Copy the section of the accountability-score documentation below between "The accountability score is" and "negative = red)", inclusive.

**Given text:**
....................
Day 7: The agent had a bad day (30 points). The rolling average dropped to 81, but the ratchet floor stays at 91.

## Penalty Tiers

When the daily score drops, escalating penalties apply:

| Level         | Condition               | Effects                                                          |
| ------------- | ----------------------- | ---------------------------------------------------------------- |
| **None**      | Score >= 25% of target  | Normal operation                                                 |
| **Warning**   | Score \< 25% of target  | Warning message injected into prompt                             |
| **Tightened** | Score \< 15% of target  | 12-min heartbeat interval                                        |
| **Escalated** | Score \< 0              | 10-min interval, all tasks forced required                       |
| **Lockdown**  | Score \< -20% of target | 8-min interval, all tasks forced required, operator notification |

## Reward Tiers

High scores earn autonomy rewards:

| Level           | Condition                                            | Effects                                     |
| --------------- | ---------------------------------------------------- | ------------------------------------------- |
| **None**        | Score \< 50% of target                               | No reward                                   |
| **Good**        | Score >= 50% of target                               | On-track message                            |
| **Excellent**   | Score >= 70% of target                               | Positive reinforcement message              |
| **Outstanding** | Score >= 90% of target, or >= 70% with 3+ day streak | 20-min heartbeat interval (earned autonomy) |

## Interval Adjustments

The heartbeat interval dynamically adjusts based on the accountability score:

| Score Range           | Interval     | Rationale                                |
| --------------------- | ------------ | ---------------------------------------- |
| Very low (lockdown)   | \~8 minutes  | Frequent check-ins, tight oversight      |
| Low (tightened)       | \~10 minutes | Increased monitoring                     |
| Normal                | \~15 minutes | Standard operation                       |
| Good                  | \~17 minutes | Slight autonomy reward                   |
| Excellent/Outstanding | \~20 minutes | Maximum autonomy, agent has earned trust |

<Note>
  The interval override is applied per-cycle -- it does not permanently change the configured interval. When the score returns to normal, the interval returns to the configured default.
</Note>

## Dashboard Display

The accountability score is shown in the dashboard StatusBar as a pill with:

* **Shield icon** -- color changes based on score state
* **Green score** -- current points (positive = emerald, negative = red)
* **Red failures** -- count of failed verifications today

### Score API Endpoints

| Endpoint              | Method | Description                                                           |
| --------------------- | ------ | --------------------------------------------------------------------- |
| `/api/score`          | GET    | Current score, dynamic target, verified/failed counts, lifetime stats |
| `/api/score/history`  | GET    | Today + 7-day history for leaderboard display                         |
| `/api/score/feedback` | POST   | Record thumbs up/down, returns points delta and new score             |
....................
(Extracted records)

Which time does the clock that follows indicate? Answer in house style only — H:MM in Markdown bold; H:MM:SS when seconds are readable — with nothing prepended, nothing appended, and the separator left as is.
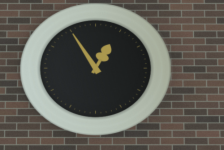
**12:55**
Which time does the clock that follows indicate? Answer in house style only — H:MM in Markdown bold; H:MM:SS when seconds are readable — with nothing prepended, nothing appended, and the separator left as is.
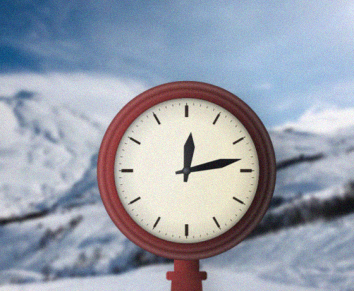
**12:13**
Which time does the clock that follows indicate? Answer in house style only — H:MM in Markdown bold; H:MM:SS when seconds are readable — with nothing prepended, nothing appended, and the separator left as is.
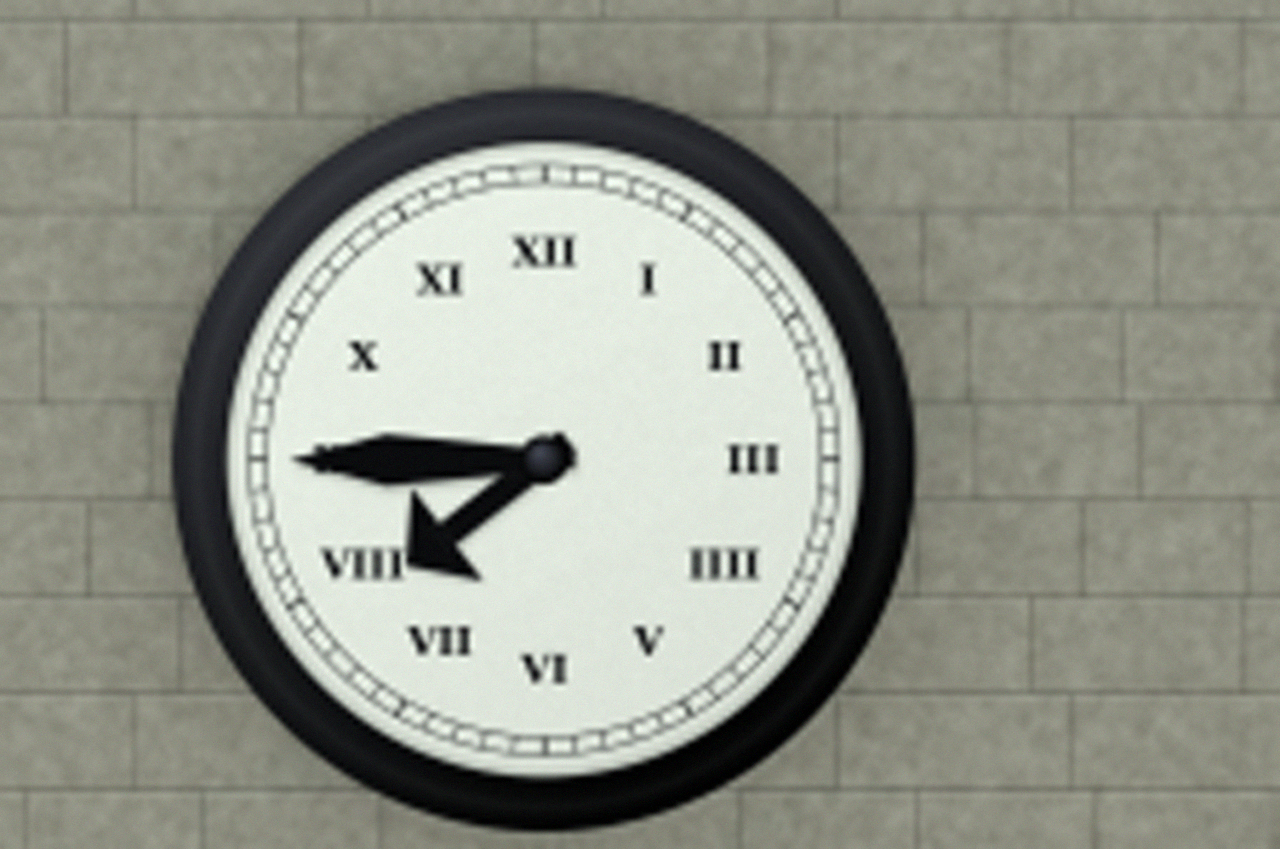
**7:45**
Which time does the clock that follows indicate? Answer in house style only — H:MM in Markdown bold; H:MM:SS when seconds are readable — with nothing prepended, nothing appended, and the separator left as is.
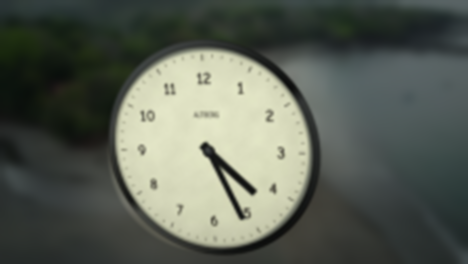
**4:26**
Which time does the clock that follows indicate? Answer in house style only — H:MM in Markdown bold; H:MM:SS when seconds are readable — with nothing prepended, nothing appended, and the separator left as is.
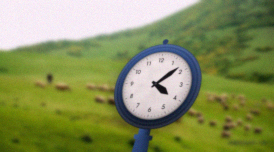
**4:08**
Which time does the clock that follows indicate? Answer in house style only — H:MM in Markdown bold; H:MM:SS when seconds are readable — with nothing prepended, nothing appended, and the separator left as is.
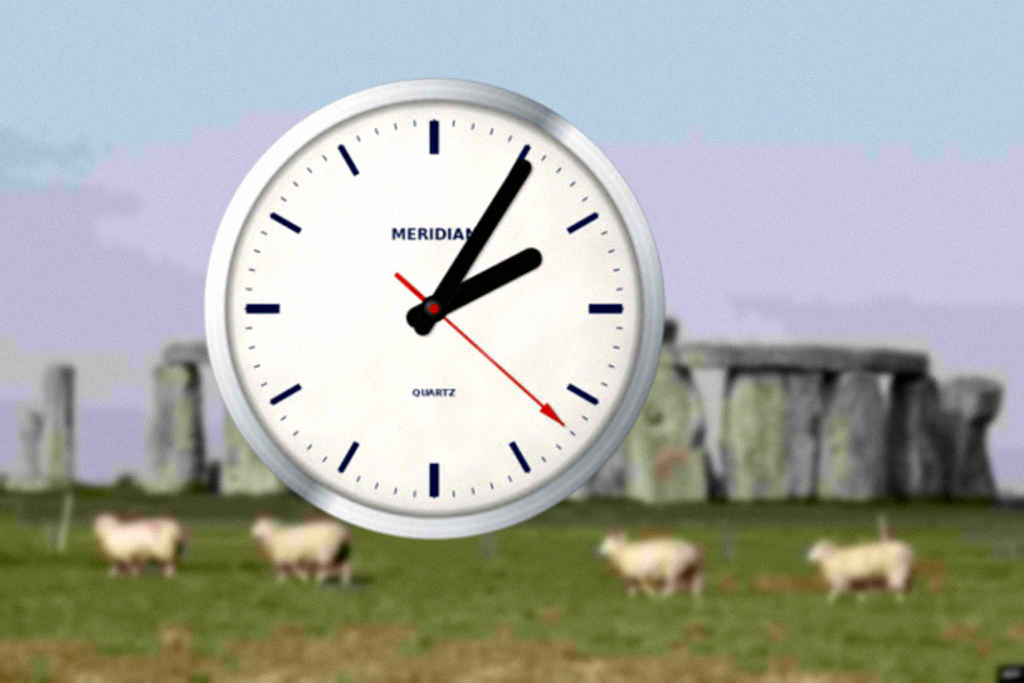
....................
**Result:**
The accountability score is shown in the dashboard StatusBar as a pill with:

* **Shield icon** -- color changes based on score state
* **Green score** -- current points (positive = emerald, negative = red)